TASK | Each line below must be set down exactly; omit any image you find.

((

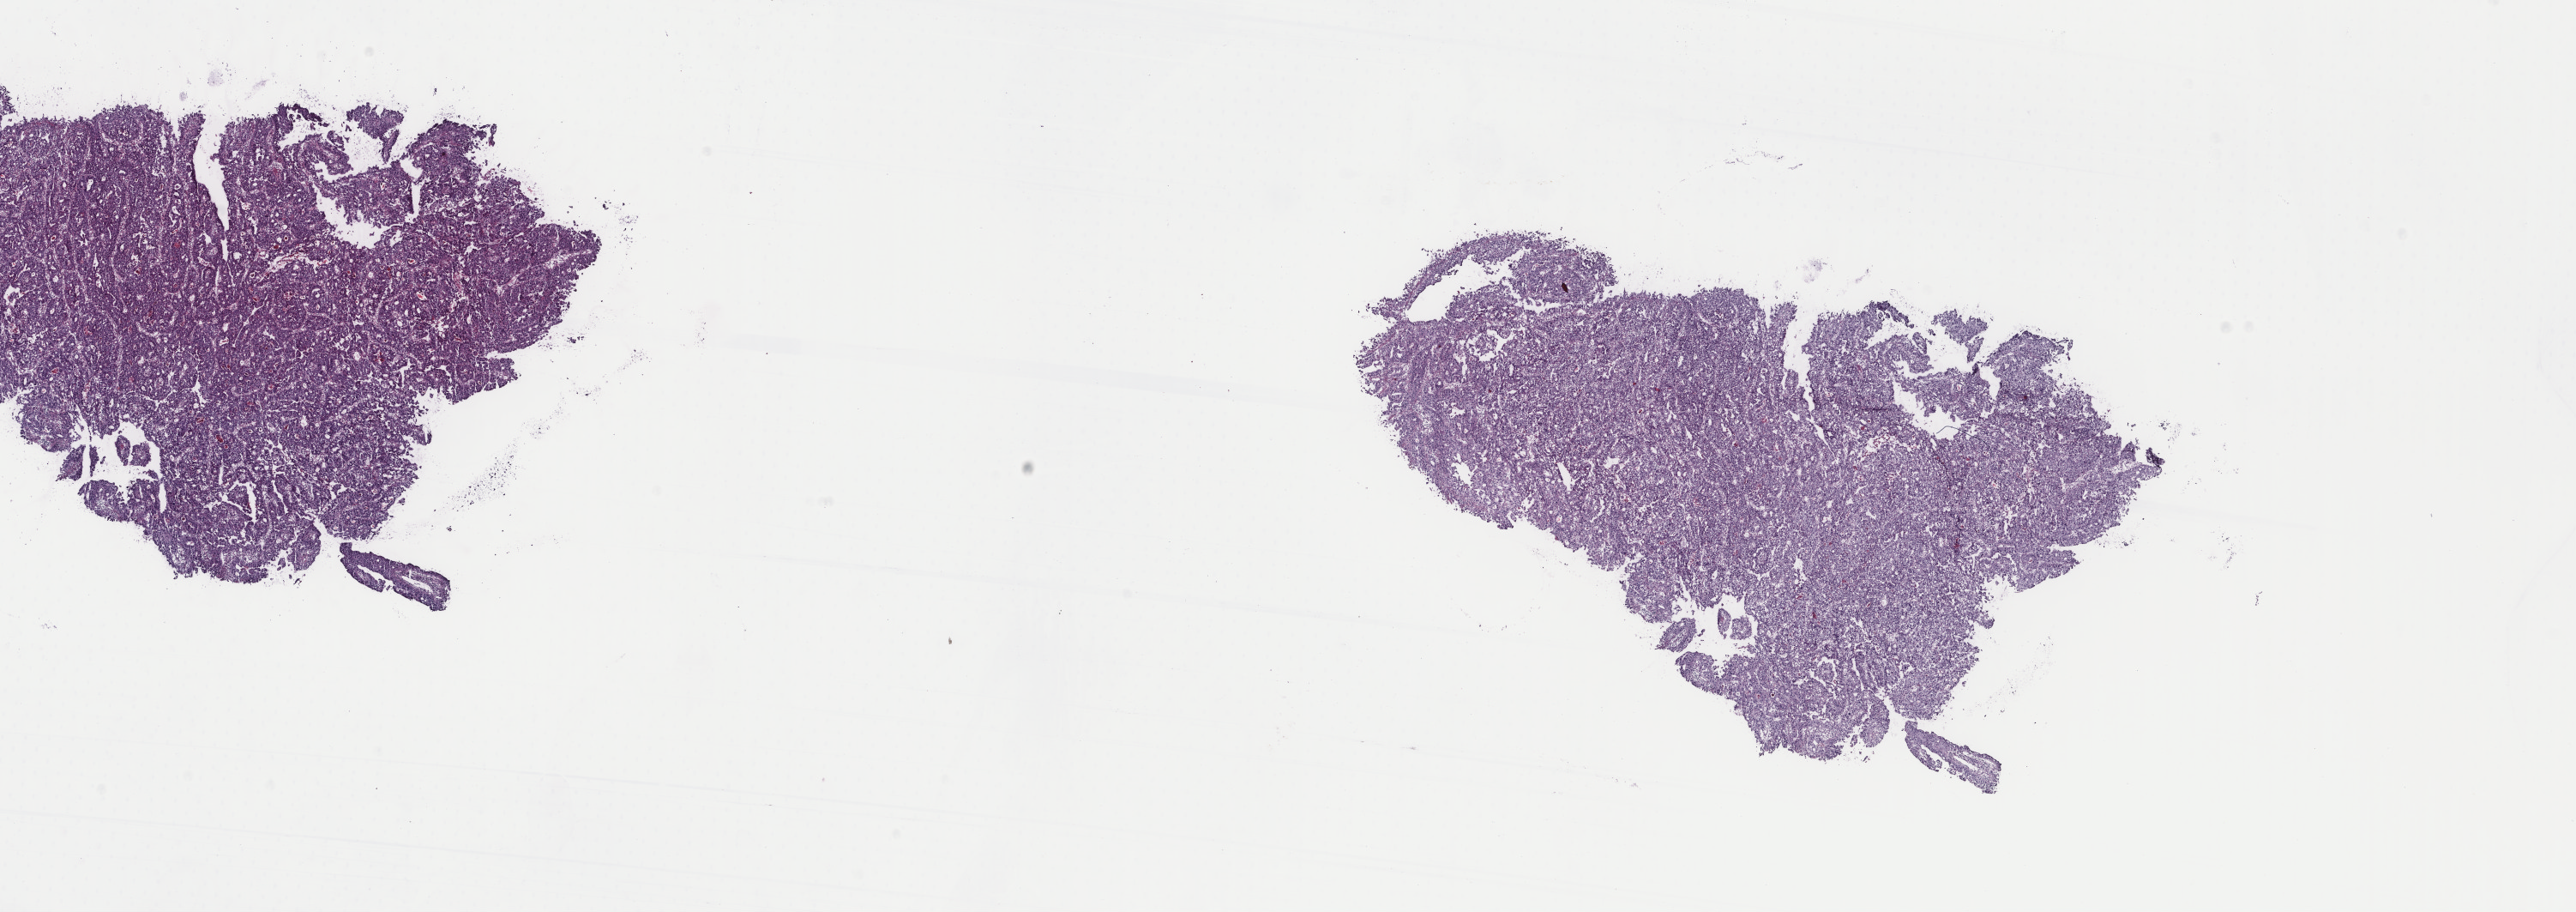
Whole-slide histology image, Hematoxylin and eosin (H&E) stained — low-resolution overview of the scanned area, about 23.8 x 8.4 mm, frozen section from the top of the tissue portion, stomach, primary tumour sample. Male patient; age at initial diagnosis 74 years. Histologic grade: G3 (poorly differentiated). Slide review estimates, as recorded: tumour cells 99%, tumour nuclei 83%, normal cells 0%, stromal cells 0%, necrosis 1%. Inflammatory infiltration, as recorded: lymphocyte infiltration 2%, monocyte infiltration 0%, neutrophil infiltration 0%.
Pathologic diagnosis: Papillary adenocarcinoma, NOS (cardia, NOS). AJCC pathologic stage: IA (7th edition).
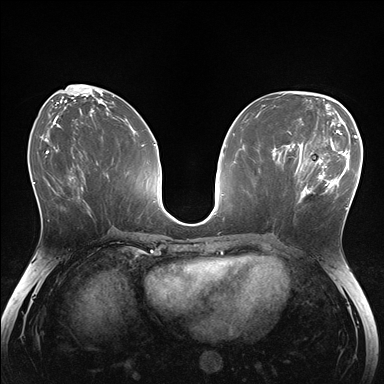
Breast MRI (dynamic contrast-enhanced), one axial slice; dynamic contrast-enhanced series, time point 2 of 7 at this slice position (early post-contrast); 1.5 T; TE 1.5 ms, TR 4.1 ms; 1.1 mm slice thickness; 384 × 384 image matrix, field of view 320 × 320 mm. Female patient.
Structures marked on this image (semi-automatic segmentation, software-assisted and operator-edited):
- enhancing-tissue mask used for the functional tumour volume (all voxels passing the contrast-enhancement thresholds inside the analysis volume; usually the tumour): bounding box <281,148,336,204> (left, top, right, bottom; pixels)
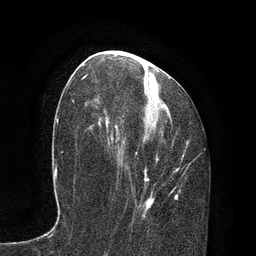
Breast MRI, one axial slice; position 39 of 80 along the scan axis; cropped to one breast; dynamic contrast-enhanced series, time point 2 of 7 at this slice position (early post-contrast); 3 T; TE 2.1 ms, TR 4.7 ms; 2 mm slice thickness; 256 × 256 image matrix, field of view 170 × 170 mm. Female patient.
Outlined on this slice (semi-automatic segmentation, software-assisted and operator-edited):
- enhancing-tissue mask used for the functional tumour volume (all voxels passing the contrast-enhancement thresholds inside the analysis volume; usually the tumour): bounding box [x1, y1, x2, y2] px = [115, 60, 188, 217]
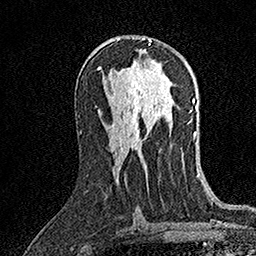
Breast MRI (dynamic contrast-enhanced), one axial slice; position 84 of 158 along the scan axis; cropped to one breast; dynamic contrast-enhanced series, time point 2 of 7 at this slice position (early post-contrast); 1.5 T; TE 3.5 ms, TR 7.2 ms; 1 mm slice thickness; 256 × 256 image matrix, field of view 165 × 165 mm. Female patient.
Outlined on this slice (semi-automatically segmented with operator editing):
- enhancing-tissue mask used for the functional tumour volume (all voxels passing the contrast-enhancement thresholds inside the analysis volume; usually the tumour): bounding box (x1, y1, x2, y2) in pixels: (141, 38, 152, 45)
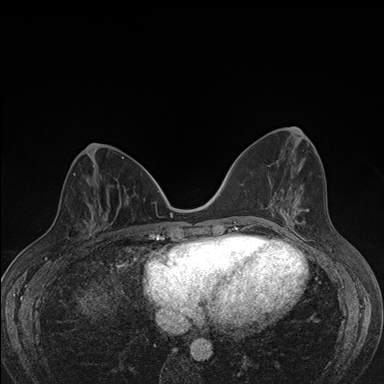
Breast MRI (dynamic contrast-enhanced), one axial slice. Slice 67 of 176 in the series (ordered by position). Dynamic contrast-enhanced series, time point 2 of 7 at this slice position (early post-contrast). 1.5 T. TE 1.5 ms, TR 4.2 ms. 384 × 384 image matrix, field of view 310 × 310 mm. Female patient.
Annotated regions visible in this slice (semi-automatic segmentation, software-assisted and operator-edited):
- enhancing-tissue mask used for the functional tumour volume (all voxels passing the contrast-enhancement thresholds inside the analysis volume; usually the tumour): bounding box <79,198,107,240> (left, top, right, bottom; pixels)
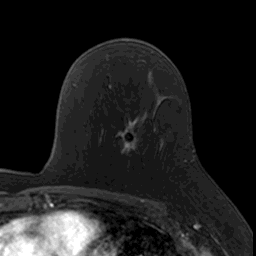
Breast MRI, one axial slice; slice 97 of 160 in the series (ordered by position); cropped to one breast; dynamic contrast-enhanced series, time point 2 of 7 at this slice position (early post-contrast); 3 T; TE 1.7 ms, TR 4 ms; 256 × 256 image matrix, field of view 171 × 171 mm. Female patient.
Annotated regions visible in this slice (semi-automatic segmentation, software-assisted and operator-edited):
- enhancing-tissue mask used for the functional tumour volume (all voxels passing the contrast-enhancement thresholds inside the analysis volume; usually the tumour): bounding box (x1, y1, x2, y2) in pixels: (114, 120, 140, 165)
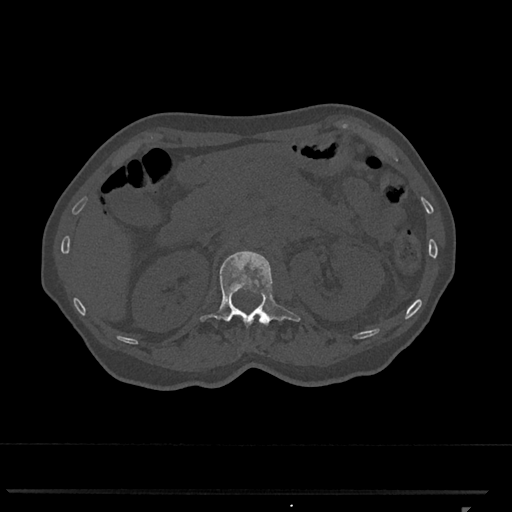
CT including the spine, one axial slice. Position 407 of 793 along the scan axis. 120 kVp. Bone window (W 1800 / L 400 HU). 0.5 mm slice thickness. 512 × 512 image matrix, field of view 380 × 380 mm. Female patient, age 62 years. Case-level facts recorded for this patient, not image findings: primary cancer: renal.
Annotated regions visible in this slice (semi-automatic segmentation, software-assisted and operator-edited):
- L1 vertebra: bounding box <199,251,301,327> (left, top, right, bottom; pixels)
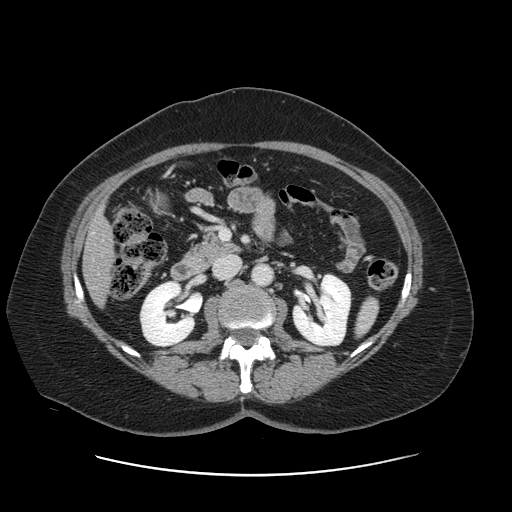
Contrast-enhanced abdominal CT, one axial slice; position 53 of 161 along the scan axis; soft-tissue window (W 400 / L 40 HU); 2.5 mm slice thickness; 512 × 512 image matrix, field of view 398 × 398 mm. From the clinical record (not read from this slice): patient: male, age 66 years at operation; diagnosis: colorectal cancer liver metastases, imaged before liver resection; multiple liver metastases: no; largest metastasis: 2.5 cm; chemotherapy before resection: yes.
Structures marked on this image (outlined manually by an expert reader):
- liver: box from (x=84, y=215) to (x=112, y=303) px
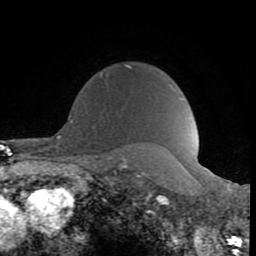
Breast MRI (dynamic contrast-enhanced), one axial slice. Cropped to one breast. Dynamic contrast-enhanced series, time point 2 of 8 at this slice position (early post-contrast). 1.5 T. TE 2.6 ms, TR 6 ms. 256 × 256 image matrix, field of view 160 × 160 mm. Female patient.
Structures marked on this image (semi-automatic segmentation, software-assisted and operator-edited):
- enhancing-tissue mask used for the functional tumour volume (all voxels passing the contrast-enhancement thresholds inside the analysis volume; usually the tumour): bounding box <100,64,131,76> (left, top, right, bottom; pixels)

))

TASK SOLUTION |
Whole-slide histology image, Hematoxylin and eosin (H&E) stained — low-resolution overview of the scanned area, about 23.8 x 8.4 mm, frozen section from the top of the tissue portion, stomach, primary tumour sample. Male patient; age at initial diagnosis 74 years. Histologic grade: G3 (poorly differentiated). Slide review estimates, as recorded: tumour cells 99%, tumour nuclei 83%, normal cells 0%, stromal cells 0%, necrosis 1%. Inflammatory infiltration, as recorded: lymphocyte infiltration 2%, monocyte infiltration 0%, neutrophil infiltration 0%.
Pathologic diagnosis: Papillary adenocarcinoma, NOS (cardia, NOS). AJCC pathologic stage: IA (7th edition).
Breast MRI (dynamic contrast-enhanced), one axial slice; dynamic contrast-enhanced series, time point 2 of 7 at this slice position (early post-contrast); 1.5 T; TE 1.5 ms, TR 4.1 ms; 1.1 mm slice thickness; 384 × 384 image matrix, field of view 320 × 320 mm. Female patient.
Structures marked on this image (semi-automatic segmentation, software-assisted and operator-edited):
- enhancing-tissue mask used for the functional tumour volume (all voxels passing the contrast-enhancement thresholds inside the analysis volume; usually the tumour): bounding box <281,148,336,204> (left, top, right, bottom; pixels)
Breast MRI, one axial slice; position 39 of 80 along the scan axis; cropped to one breast; dynamic contrast-enhanced series, time point 2 of 7 at this slice position (early post-contrast); 3 T; TE 2.1 ms, TR 4.7 ms; 2 mm slice thickness; 256 × 256 image matrix, field of view 170 × 170 mm. Female patient.
Outlined on this slice (semi-automatic segmentation, software-assisted and operator-edited):
- enhancing-tissue mask used for the functional tumour volume (all voxels passing the contrast-enhancement thresholds inside the analysis volume; usually the tumour): bounding box [x1, y1, x2, y2] px = [115, 60, 188, 217]
Breast MRI (dynamic contrast-enhanced), one axial slice; position 84 of 158 along the scan axis; cropped to one breast; dynamic contrast-enhanced series, time point 2 of 7 at this slice position (early post-contrast); 1.5 T; TE 3.5 ms, TR 7.2 ms; 1 mm slice thickness; 256 × 256 image matrix, field of view 165 × 165 mm. Female patient.
Outlined on this slice (semi-automatically segmented with operator editing):
- enhancing-tissue mask used for the functional tumour volume (all voxels passing the contrast-enhancement thresholds inside the analysis volume; usually the tumour): bounding box (x1, y1, x2, y2) in pixels: (141, 38, 152, 45)
Breast MRI (dynamic contrast-enhanced), one axial slice. Slice 67 of 176 in the series (ordered by position). Dynamic contrast-enhanced series, time point 2 of 7 at this slice position (early post-contrast). 1.5 T. TE 1.5 ms, TR 4.2 ms. 384 × 384 image matrix, field of view 310 × 310 mm. Female patient.
Annotated regions visible in this slice (semi-automatic segmentation, software-assisted and operator-edited):
- enhancing-tissue mask used for the functional tumour volume (all voxels passing the contrast-enhancement thresholds inside the analysis volume; usually the tumour): bounding box <79,198,107,240> (left, top, right, bottom; pixels)
Breast MRI, one axial slice; slice 97 of 160 in the series (ordered by position); cropped to one breast; dynamic contrast-enhanced series, time point 2 of 7 at this slice position (early post-contrast); 3 T; TE 1.7 ms, TR 4 ms; 256 × 256 image matrix, field of view 171 × 171 mm. Female patient.
Annotated regions visible in this slice (semi-automatic segmentation, software-assisted and operator-edited):
- enhancing-tissue mask used for the functional tumour volume (all voxels passing the contrast-enhancement thresholds inside the analysis volume; usually the tumour): bounding box (x1, y1, x2, y2) in pixels: (114, 120, 140, 165)
CT including the spine, one axial slice. Position 407 of 793 along the scan axis. 120 kVp. Bone window (W 1800 / L 400 HU). 0.5 mm slice thickness. 512 × 512 image matrix, field of view 380 × 380 mm. Female patient, age 62 years. Case-level facts recorded for this patient, not image findings: primary cancer: renal.
Annotated regions visible in this slice (semi-automatic segmentation, software-assisted and operator-edited):
- L1 vertebra: bounding box <199,251,301,327> (left, top, right, bottom; pixels)
Contrast-enhanced abdominal CT, one axial slice; position 53 of 161 along the scan axis; soft-tissue window (W 400 / L 40 HU); 2.5 mm slice thickness; 512 × 512 image matrix, field of view 398 × 398 mm. From the clinical record (not read from this slice): patient: male, age 66 years at operation; diagnosis: colorectal cancer liver metastases, imaged before liver resection; multiple liver metastases: no; largest metastasis: 2.5 cm; chemotherapy before resection: yes.
Structures marked on this image (outlined manually by an expert reader):
- liver: box from (x=84, y=215) to (x=112, y=303) px
Breast MRI (dynamic contrast-enhanced), one axial slice. Cropped to one breast. Dynamic contrast-enhanced series, time point 2 of 8 at this slice position (early post-contrast). 1.5 T. TE 2.6 ms, TR 6 ms. 256 × 256 image matrix, field of view 160 × 160 mm. Female patient.
Structures marked on this image (semi-automatic segmentation, software-assisted and operator-edited):
- enhancing-tissue mask used for the functional tumour volume (all voxels passing the contrast-enhancement thresholds inside the analysis volume; usually the tumour): bounding box <100,64,131,76> (left, top, right, bottom; pixels)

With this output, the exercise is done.